[Data listing]

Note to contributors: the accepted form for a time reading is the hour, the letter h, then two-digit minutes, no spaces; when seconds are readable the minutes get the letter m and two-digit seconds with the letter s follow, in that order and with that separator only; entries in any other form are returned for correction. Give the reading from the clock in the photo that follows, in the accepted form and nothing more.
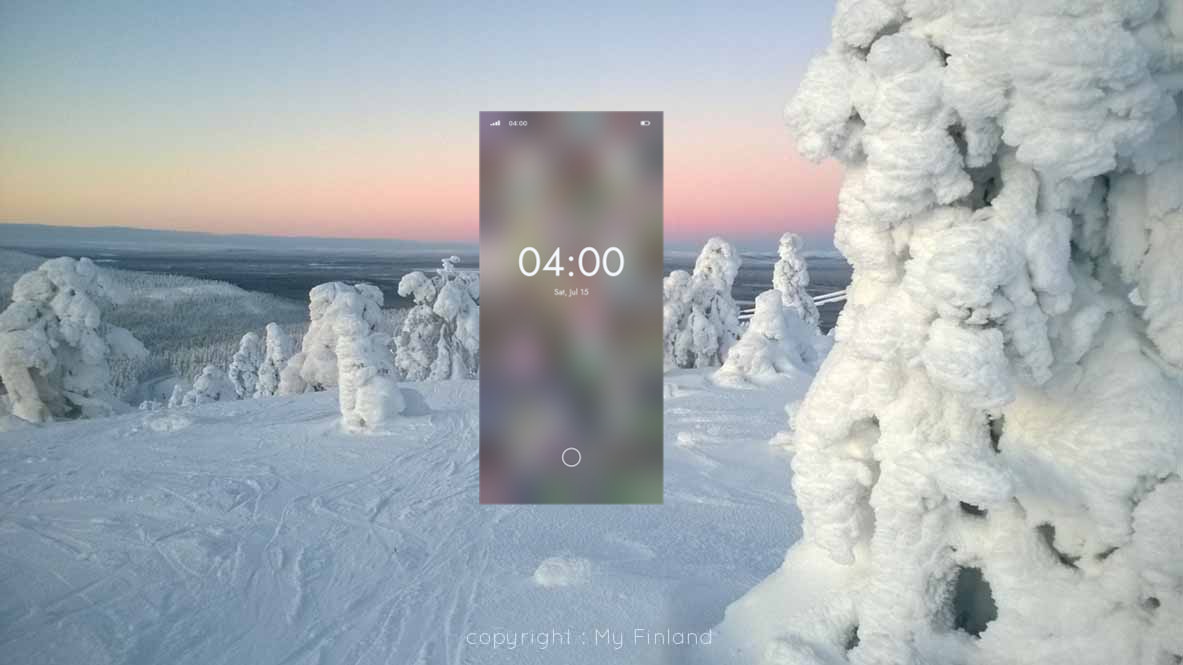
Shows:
4h00
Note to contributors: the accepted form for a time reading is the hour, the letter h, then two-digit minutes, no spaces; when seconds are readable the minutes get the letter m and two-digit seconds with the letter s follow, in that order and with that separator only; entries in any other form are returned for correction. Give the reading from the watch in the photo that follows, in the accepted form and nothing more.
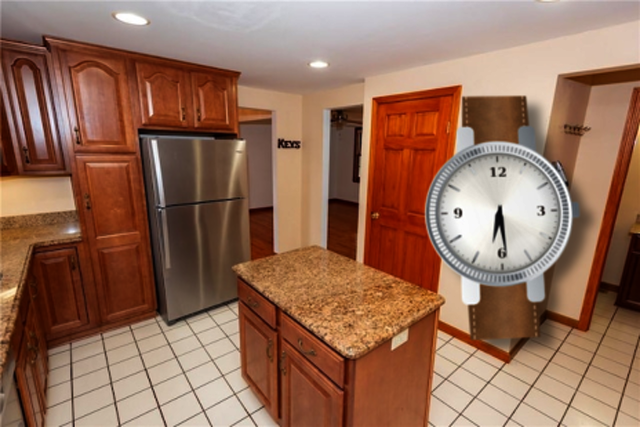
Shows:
6h29
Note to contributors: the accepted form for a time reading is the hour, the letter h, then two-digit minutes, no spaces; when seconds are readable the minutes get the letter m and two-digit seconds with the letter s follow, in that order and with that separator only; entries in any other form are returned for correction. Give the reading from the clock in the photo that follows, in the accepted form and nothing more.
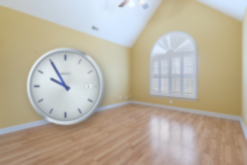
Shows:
9h55
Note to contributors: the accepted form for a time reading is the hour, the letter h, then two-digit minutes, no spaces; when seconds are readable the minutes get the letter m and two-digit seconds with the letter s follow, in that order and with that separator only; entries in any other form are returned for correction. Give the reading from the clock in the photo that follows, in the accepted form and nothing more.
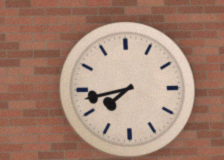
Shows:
7h43
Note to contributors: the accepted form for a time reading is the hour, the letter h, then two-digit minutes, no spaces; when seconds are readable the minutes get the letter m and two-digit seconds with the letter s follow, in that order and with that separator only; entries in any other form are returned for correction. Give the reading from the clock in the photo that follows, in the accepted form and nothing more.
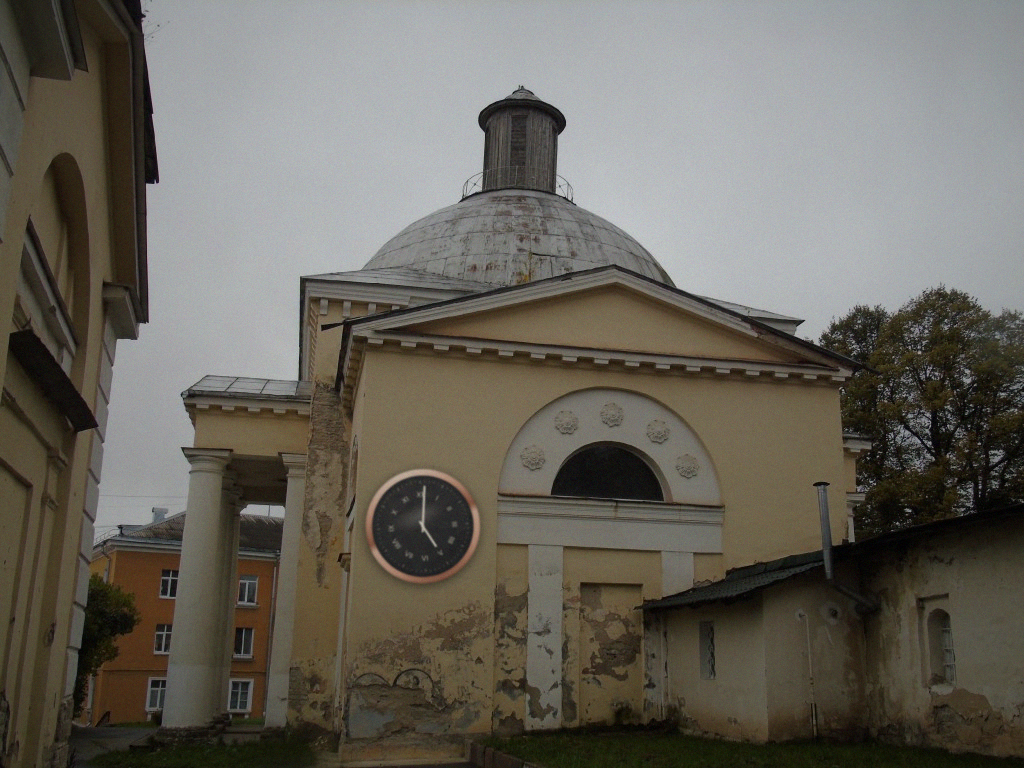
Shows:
5h01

- [AIM OF THE EXERCISE] Output every line from the one containing "from the watch" through the end of the items as a Markdown table with the columns Row and Line, giving each line a row number and skipping blank lines. Leave the pictures out of the table.

- [EXERCISE OUTPUT]
| Row | Line |
|---|---|
| 1 | Note to contributors: the accepted form for a time reading is the hour, the letter h, then two-digit minutes, no spaces; when seconds are readable the minutes get the letter m and two-digit seconds with the letter s follow, in that order and with that separator only; entries in any other form are returned for correction. Give the reading from the watch in the photo that follows, in the accepted form and nothing more. |
| 2 | Shows: |
| 3 | 6h29 |
| 4 | Note to contributors: the accepted form for a time reading is the hour, the letter h, then two-digit minutes, no spaces; when seconds are readable the minutes get the letter m and two-digit seconds with the letter s follow, in that order and with that separator only; entries in any other form are returned for correction. Give the reading from the clock in the photo that follows, in the accepted form and nothing more. |
| 5 | Shows: |
| 6 | 9h55 |
| 7 | Note to contributors: the accepted form for a time reading is the hour, the letter h, then two-digit minutes, no spaces; when seconds are readable the minutes get the letter m and two-digit seconds with the letter s follow, in that order and with that separator only; entries in any other form are returned for correction. Give the reading from the clock in the photo that follows, in the accepted form and nothing more. |
| 8 | Shows: |
| 9 | 7h43 |
| 10 | Note to contributors: the accepted form for a time reading is the hour, the letter h, then two-digit minutes, no spaces; when seconds are readable the minutes get the letter m and two-digit seconds with the letter s follow, in that order and with that separator only; entries in any other form are returned for correction. Give the reading from the clock in the photo that follows, in the accepted form and nothing more. |
| 11 | Shows: |
| 12 | 5h01 |